Given information section start
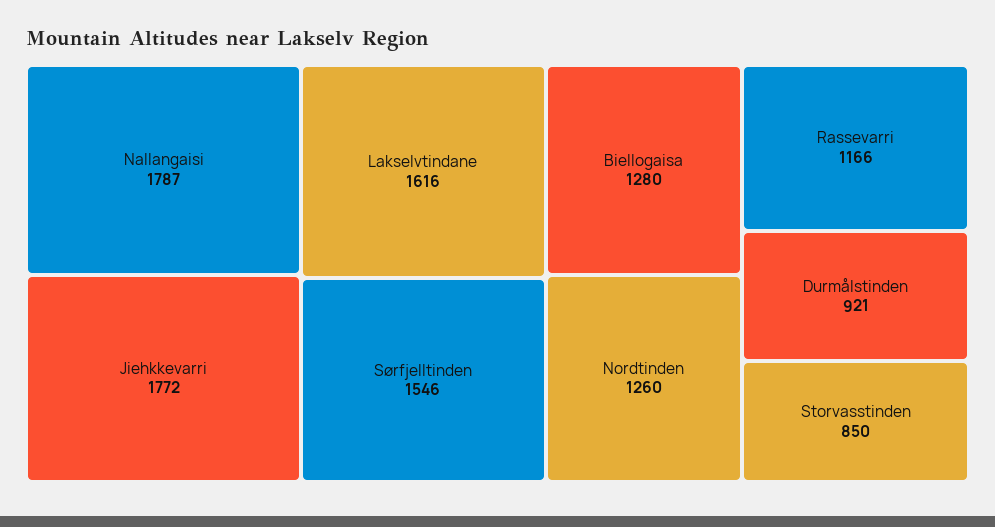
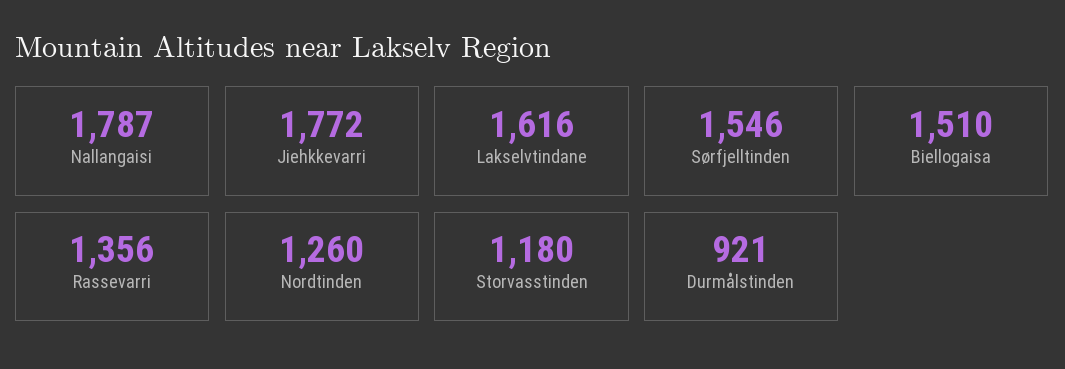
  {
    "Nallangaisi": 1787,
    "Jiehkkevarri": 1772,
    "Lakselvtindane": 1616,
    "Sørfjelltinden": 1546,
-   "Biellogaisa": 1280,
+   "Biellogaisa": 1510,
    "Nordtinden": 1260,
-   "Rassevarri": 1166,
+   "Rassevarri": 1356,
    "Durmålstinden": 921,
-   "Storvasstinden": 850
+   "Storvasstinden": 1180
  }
Given information section end
Given information section start
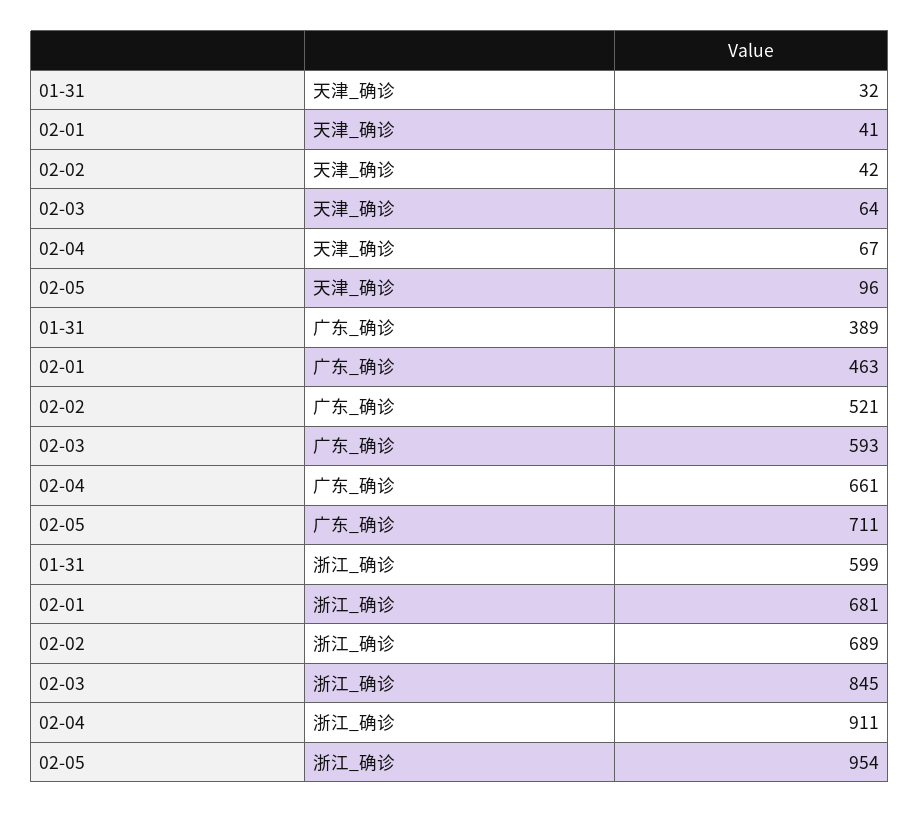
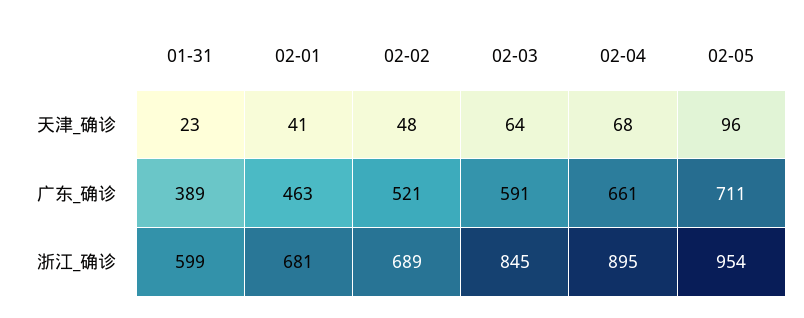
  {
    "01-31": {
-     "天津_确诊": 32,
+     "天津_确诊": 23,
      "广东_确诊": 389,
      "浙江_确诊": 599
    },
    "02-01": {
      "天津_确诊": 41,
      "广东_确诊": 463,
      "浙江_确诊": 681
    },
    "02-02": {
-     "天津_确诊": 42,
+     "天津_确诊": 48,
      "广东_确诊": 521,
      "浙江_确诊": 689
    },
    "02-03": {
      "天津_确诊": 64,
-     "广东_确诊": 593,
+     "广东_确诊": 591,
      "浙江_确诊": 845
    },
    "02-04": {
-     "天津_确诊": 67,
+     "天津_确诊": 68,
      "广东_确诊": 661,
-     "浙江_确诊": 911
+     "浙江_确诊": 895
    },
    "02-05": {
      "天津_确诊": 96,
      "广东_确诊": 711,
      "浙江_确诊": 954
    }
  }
Given information section end
:: Problem requirements ::
Scan the records above for the string "Biellogaisa", and copy every line where it turns up.

:: Result for this task ::
-   "Biellogaisa": 1280,
+   "Biellogaisa": 1510,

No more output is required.